La France

La Garde civile a apporté son aide à plus de 3 000 pèlerins grâce à son bureau mobile sur le Chemin de France

La sous-déléguée du gouvernement à Lugo, Isabel Rodríguez, a souligné le travail effectué par les forces et organes de sécurité
de l’État pour protéger le Chemin de Saint-Jacques et a surtout souligné le rôle de la Garde civile avec la création d’un bureau mobile pour la prise en charge des pèlerins se rendant à Compostelle sur le Chemin français et avec lequel une aide a été apportée à plus de 3 000 personnes.

Isabel Rodríguez l’a remerciée pour son travail lors d’une visite qu’elle a effectuée ce vendredi à O Cebreiro, au cours de laquelle elle était accompagnée du maire de Pedrafita, José Luis Raposo.

En outre, il a souligné le succès du bureau mobile d’accueil des pèlerins de la Garde civile, une initiative qui a été développée pour la première fois cet été et qui, comme il l’a fait remarquer, a été très bien accueillie par les pèlerins auxquels des services de police ont été fournis. Camino lui-même.
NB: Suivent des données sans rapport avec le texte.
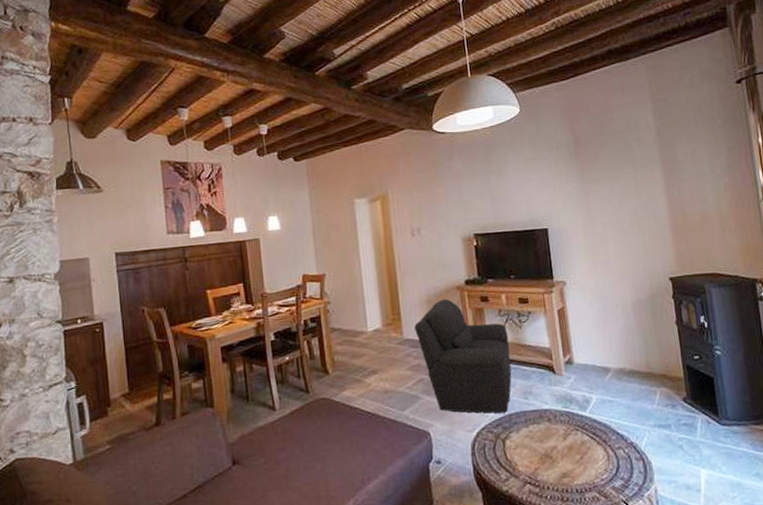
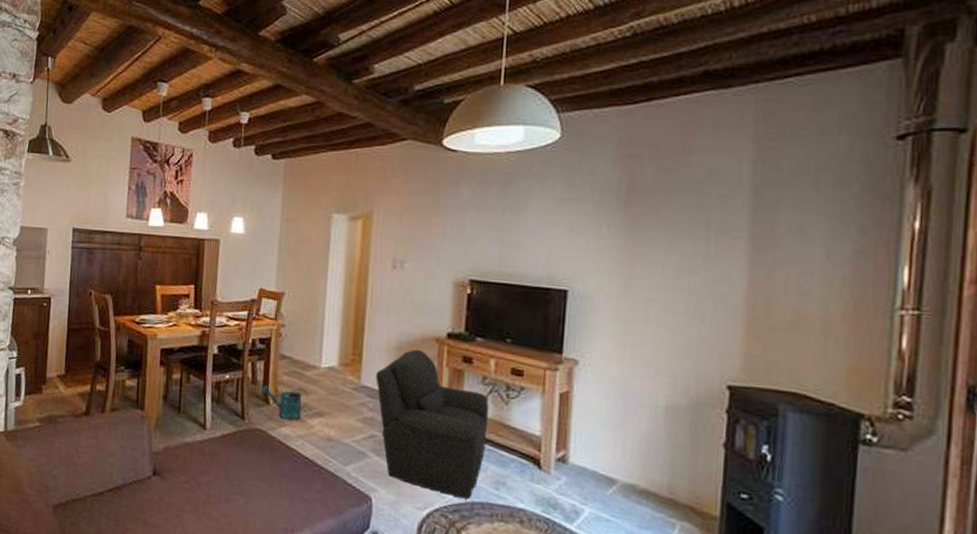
watering can: none [319,353,361,384] -> present [261,385,308,421]

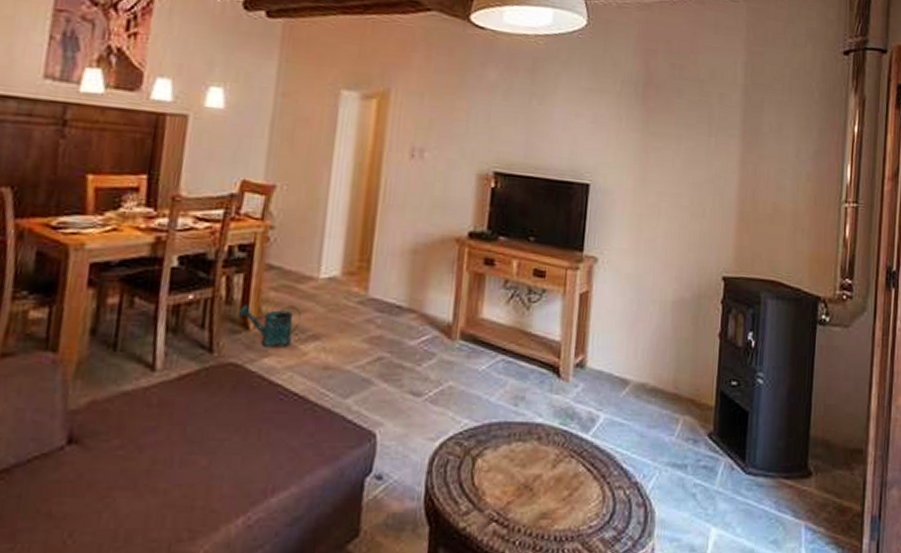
armchair: present [376,349,490,499] -> none [386,251,511,421]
Le subdélégué a rappelé que la création de ce bureau mobile, qui continuera de fonctionner jusqu’au 12, était inscrite dans le Plan de sécurité Xacobeo. « La protection des pèlerins était essentielle pour assurer la réactivation du Chemin », a-t-il déclaré.

Les agents qui sillonnent le Chemin français avec le bureau mobile lors de son passage dans cette province depuis le début de l’été peuvent traiter les plaintes, ainsi que fournir des informations et des conseils de police aux pèlerins.

Ainsi, entre le 1er juillet et le 30 septembre, depuis ce bureau mobile, 3 851 aides ont été apportées aux pèlerins, 1 483 aux pèlerins étrangers. Parmi les services, il y a la participation de au dispositif de recherche d’un garçon de 10 ans qui a disparu fin juillet, alors qu’il faisait le Camino avec ses parents et était localisé à la place de Ventas de Narón, à la mairie de Portomarín.

Dans un autre dispositif, sur la scène de Sarria à Portomarín, ils ont collaboré à la plainte contre trois personnes pour avoir dérangé les pèlerins, à qui ils ont demandé de l’argent en se faisant passer pour des volontaires d’une entité sociale.